Repeat every line below exactly, word for word.

Dataset excerpt:
+ + +

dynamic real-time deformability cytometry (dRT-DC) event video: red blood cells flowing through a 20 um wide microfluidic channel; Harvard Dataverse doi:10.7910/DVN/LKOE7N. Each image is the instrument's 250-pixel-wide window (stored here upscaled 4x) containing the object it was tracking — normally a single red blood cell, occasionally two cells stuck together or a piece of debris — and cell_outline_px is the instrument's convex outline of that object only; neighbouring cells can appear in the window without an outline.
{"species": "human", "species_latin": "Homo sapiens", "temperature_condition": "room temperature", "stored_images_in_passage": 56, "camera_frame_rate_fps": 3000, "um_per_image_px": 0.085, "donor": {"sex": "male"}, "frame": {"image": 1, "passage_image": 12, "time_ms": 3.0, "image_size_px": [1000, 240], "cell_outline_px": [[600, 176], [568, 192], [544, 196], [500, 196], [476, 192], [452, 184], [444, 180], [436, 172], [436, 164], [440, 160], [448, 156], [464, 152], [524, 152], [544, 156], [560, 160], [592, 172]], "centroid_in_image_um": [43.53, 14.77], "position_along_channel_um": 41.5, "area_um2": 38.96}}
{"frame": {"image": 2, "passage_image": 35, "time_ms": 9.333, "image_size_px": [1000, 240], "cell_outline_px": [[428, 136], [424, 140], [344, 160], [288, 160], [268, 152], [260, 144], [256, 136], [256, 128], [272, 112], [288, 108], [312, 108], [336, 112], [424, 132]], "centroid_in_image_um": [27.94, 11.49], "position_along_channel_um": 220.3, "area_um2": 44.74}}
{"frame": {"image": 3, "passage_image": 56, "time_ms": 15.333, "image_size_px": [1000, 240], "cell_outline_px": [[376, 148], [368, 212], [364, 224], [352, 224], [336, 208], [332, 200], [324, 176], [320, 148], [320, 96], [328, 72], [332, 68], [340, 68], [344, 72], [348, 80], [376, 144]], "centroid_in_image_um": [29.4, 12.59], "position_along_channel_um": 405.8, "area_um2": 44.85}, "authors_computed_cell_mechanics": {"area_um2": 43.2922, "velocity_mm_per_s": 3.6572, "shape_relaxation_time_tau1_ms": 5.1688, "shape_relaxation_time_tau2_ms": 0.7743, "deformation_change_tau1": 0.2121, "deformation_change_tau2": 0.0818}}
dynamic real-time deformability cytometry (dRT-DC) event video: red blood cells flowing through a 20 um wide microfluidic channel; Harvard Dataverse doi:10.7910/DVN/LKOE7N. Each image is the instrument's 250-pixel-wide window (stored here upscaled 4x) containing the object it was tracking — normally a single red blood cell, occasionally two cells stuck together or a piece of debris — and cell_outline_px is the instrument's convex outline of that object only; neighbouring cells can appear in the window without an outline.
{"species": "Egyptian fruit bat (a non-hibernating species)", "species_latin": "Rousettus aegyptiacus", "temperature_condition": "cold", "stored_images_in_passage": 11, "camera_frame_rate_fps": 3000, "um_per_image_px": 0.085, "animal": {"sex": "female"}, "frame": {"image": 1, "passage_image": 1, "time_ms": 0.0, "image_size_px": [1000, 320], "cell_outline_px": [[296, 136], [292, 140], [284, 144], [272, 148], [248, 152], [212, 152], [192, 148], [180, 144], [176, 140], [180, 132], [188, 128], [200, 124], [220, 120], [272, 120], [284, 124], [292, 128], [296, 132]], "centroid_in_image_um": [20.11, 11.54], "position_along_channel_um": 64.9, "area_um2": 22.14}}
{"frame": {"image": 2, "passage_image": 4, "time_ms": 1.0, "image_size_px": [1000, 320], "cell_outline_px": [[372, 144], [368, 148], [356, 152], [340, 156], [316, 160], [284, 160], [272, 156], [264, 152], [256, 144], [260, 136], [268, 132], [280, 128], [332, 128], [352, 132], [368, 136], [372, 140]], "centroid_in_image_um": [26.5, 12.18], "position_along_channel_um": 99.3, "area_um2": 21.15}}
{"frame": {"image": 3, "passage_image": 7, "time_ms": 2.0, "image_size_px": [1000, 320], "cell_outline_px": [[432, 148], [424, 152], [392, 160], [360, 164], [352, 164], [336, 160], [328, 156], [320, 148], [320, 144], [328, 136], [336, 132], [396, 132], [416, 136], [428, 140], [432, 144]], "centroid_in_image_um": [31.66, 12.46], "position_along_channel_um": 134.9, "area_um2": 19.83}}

+ + +

- [Response to the exercise]
dynamic real-time deformability cytometry (dRT-DC) event video: red blood cells flowing through a 20 um wide microfluidic channel; Harvard Dataverse doi:10.7910/DVN/LKOE7N. Each image is the instrument's 250-pixel-wide window (stored here upscaled 4x) containing the object it was tracking — normally a single red blood cell, occasionally two cells stuck together or a piece of debris — and cell_outline_px is the instrument's convex outline of that object only; neighbouring cells can appear in the window without an outline.
{"species": "human", "species_latin": "Homo sapiens", "temperature_condition": "room temperature", "stored_images_in_passage": 56, "camera_frame_rate_fps": 3000, "um_per_image_px": 0.085, "donor": {"sex": "male"}, "frame": {"image": 1, "passage_image": 12, "time_ms": 3.0, "image_size_px": [1000, 240], "cell_outline_px": [[600, 176], [568, 192], [544, 196], [500, 196], [476, 192], [452, 184], [444, 180], [436, 172], [436, 164], [440, 160], [448, 156], [464, 152], [524, 152], [544, 156], [560, 160], [592, 172]], "centroid_in_image_um": [43.53, 14.77], "position_along_channel_um": 41.5, "area_um2": 38.96}}
{"frame": {"image": 2, "passage_image": 35, "time_ms": 9.333, "image_size_px": [1000, 240], "cell_outline_px": [[428, 136], [424, 140], [344, 160], [288, 160], [268, 152], [260, 144], [256, 136], [256, 128], [272, 112], [288, 108], [312, 108], [336, 112], [424, 132]], "centroid_in_image_um": [27.94, 11.49], "position_along_channel_um": 220.3, "area_um2": 44.74}}
{"frame": {"image": 3, "passage_image": 56, "time_ms": 15.333, "image_size_px": [1000, 240], "cell_outline_px": [[376, 148], [368, 212], [364, 224], [352, 224], [336, 208], [332, 200], [324, 176], [320, 148], [320, 96], [328, 72], [332, 68], [340, 68], [344, 72], [348, 80], [376, 144]], "centroid_in_image_um": [29.4, 12.59], "position_along_channel_um": 405.8, "area_um2": 44.85}, "authors_computed_cell_mechanics": {"area_um2": 43.2922, "velocity_mm_per_s": 3.6572, "shape_relaxation_time_tau1_ms": 5.1688, "shape_relaxation_time_tau2_ms": 0.7743, "deformation_change_tau1": 0.2121, "deformation_change_tau2": 0.0818}}
dynamic real-time deformability cytometry (dRT-DC) event video: red blood cells flowing through a 20 um wide microfluidic channel; Harvard Dataverse doi:10.7910/DVN/LKOE7N. Each image is the instrument's 250-pixel-wide window (stored here upscaled 4x) containing the object it was tracking — normally a single red blood cell, occasionally two cells stuck together or a piece of debris — and cell_outline_px is the instrument's convex outline of that object only; neighbouring cells can appear in the window without an outline.
{"species": "Egyptian fruit bat (a non-hibernating species)", "species_latin": "Rousettus aegyptiacus", "temperature_condition": "cold", "stored_images_in_passage": 11, "camera_frame_rate_fps": 3000, "um_per_image_px": 0.085, "animal": {"sex": "female"}, "frame": {"image": 1, "passage_image": 1, "time_ms": 0.0, "image_size_px": [1000, 320], "cell_outline_px": [[296, 136], [292, 140], [284, 144], [272, 148], [248, 152], [212, 152], [192, 148], [180, 144], [176, 140], [180, 132], [188, 128], [200, 124], [220, 120], [272, 120], [284, 124], [292, 128], [296, 132]], "centroid_in_image_um": [20.11, 11.54], "position_along_channel_um": 64.9, "area_um2": 22.14}}
{"frame": {"image": 2, "passage_image": 4, "time_ms": 1.0, "image_size_px": [1000, 320], "cell_outline_px": [[372, 144], [368, 148], [356, 152], [340, 156], [316, 160], [284, 160], [272, 156], [264, 152], [256, 144], [260, 136], [268, 132], [280, 128], [332, 128], [352, 132], [368, 136], [372, 140]], "centroid_in_image_um": [26.5, 12.18], "position_along_channel_um": 99.3, "area_um2": 21.15}}
{"frame": {"image": 3, "passage_image": 7, "time_ms": 2.0, "image_size_px": [1000, 320], "cell_outline_px": [[432, 148], [424, 152], [392, 160], [360, 164], [352, 164], [336, 160], [328, 156], [320, 148], [320, 144], [328, 136], [336, 132], [396, 132], [416, 136], [428, 140], [432, 144]], "centroid_in_image_um": [31.66, 12.46], "position_along_channel_um": 134.9, "area_um2": 19.83}}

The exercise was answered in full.